▶ _Data for processing_
==============================
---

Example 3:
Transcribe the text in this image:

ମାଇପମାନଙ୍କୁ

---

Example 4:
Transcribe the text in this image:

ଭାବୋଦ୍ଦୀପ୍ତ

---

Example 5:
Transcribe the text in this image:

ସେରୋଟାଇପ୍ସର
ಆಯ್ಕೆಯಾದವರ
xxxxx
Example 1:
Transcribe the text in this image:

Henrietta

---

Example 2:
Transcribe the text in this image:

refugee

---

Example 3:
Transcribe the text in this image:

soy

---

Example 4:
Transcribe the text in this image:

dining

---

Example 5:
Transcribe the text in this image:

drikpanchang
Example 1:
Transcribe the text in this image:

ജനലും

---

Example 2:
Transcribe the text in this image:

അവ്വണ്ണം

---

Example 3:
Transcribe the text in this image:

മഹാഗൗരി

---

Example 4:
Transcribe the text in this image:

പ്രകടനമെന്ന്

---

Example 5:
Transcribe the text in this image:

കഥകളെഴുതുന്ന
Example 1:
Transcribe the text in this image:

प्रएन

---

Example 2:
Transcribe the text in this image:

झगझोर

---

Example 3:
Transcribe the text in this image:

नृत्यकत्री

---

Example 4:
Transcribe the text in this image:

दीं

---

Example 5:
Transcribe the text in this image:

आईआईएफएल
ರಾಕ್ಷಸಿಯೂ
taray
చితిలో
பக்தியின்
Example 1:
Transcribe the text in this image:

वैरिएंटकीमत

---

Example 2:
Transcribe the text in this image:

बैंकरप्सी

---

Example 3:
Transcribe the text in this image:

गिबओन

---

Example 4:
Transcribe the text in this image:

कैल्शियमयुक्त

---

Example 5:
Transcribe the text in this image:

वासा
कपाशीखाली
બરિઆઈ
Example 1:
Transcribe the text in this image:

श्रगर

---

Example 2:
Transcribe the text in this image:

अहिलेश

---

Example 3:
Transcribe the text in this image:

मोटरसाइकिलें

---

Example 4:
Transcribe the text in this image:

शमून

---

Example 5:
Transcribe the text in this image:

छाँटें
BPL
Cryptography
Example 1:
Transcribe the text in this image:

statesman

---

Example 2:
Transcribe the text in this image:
==============================
▶ _Work order_
Return all the lines shown above, precisely as they stand.

▶ _Reply to the task_
---

Example 3:
Transcribe the text in this image:

ମାଇପମାନଙ୍କୁ

---

Example 4:
Transcribe the text in this image:

ଭାବୋଦ୍ଦୀପ୍ତ

---

Example 5:
Transcribe the text in this image:

ସେରୋଟାଇପ୍ସର
ಆಯ್ಕೆಯಾದವರ
xxxxx
Example 1:
Transcribe the text in this image:

Henrietta

---

Example 2:
Transcribe the text in this image:

refugee

---

Example 3:
Transcribe the text in this image:

soy

---

Example 4:
Transcribe the text in this image:

dining

---

Example 5:
Transcribe the text in this image:

drikpanchang
Example 1:
Transcribe the text in this image:

ജനലും

---

Example 2:
Transcribe the text in this image:

അവ്വണ്ണം

---

Example 3:
Transcribe the text in this image:

മഹാഗൗരി

---

Example 4:
Transcribe the text in this image:

പ്രകടനമെന്ന്

---

Example 5:
Transcribe the text in this image:

കഥകളെഴുതുന്ന
Example 1:
Transcribe the text in this image:

प्रएन

---

Example 2:
Transcribe the text in this image:

झगझोर

---

Example 3:
Transcribe the text in this image:

नृत्यकत्री

---

Example 4:
Transcribe the text in this image:

दीं

---

Example 5:
Transcribe the text in this image:

आईआईएफएल
ರಾಕ್ಷಸಿಯೂ
taray
చితిలో
பக்தியின்
Example 1:
Transcribe the text in this image:

वैरिएंटकीमत

---

Example 2:
Transcribe the text in this image:

बैंकरप्सी

---

Example 3:
Transcribe the text in this image:

गिबओन

---

Example 4:
Transcribe the text in this image:

कैल्शियमयुक्त

---

Example 5:
Transcribe the text in this image:

वासा
कपाशीखाली
બરિઆઈ
Example 1:
Transcribe the text in this image:

श्रगर

---

Example 2:
Transcribe the text in this image:

अहिलेश

---

Example 3:
Transcribe the text in this image:

मोटरसाइकिलें

---

Example 4:
Transcribe the text in this image:

शमून

---

Example 5:
Transcribe the text in this image:

छाँटें
BPL
Cryptography
Example 1:
Transcribe the text in this image:

statesman

---

Example 2:
Transcribe the text in this image:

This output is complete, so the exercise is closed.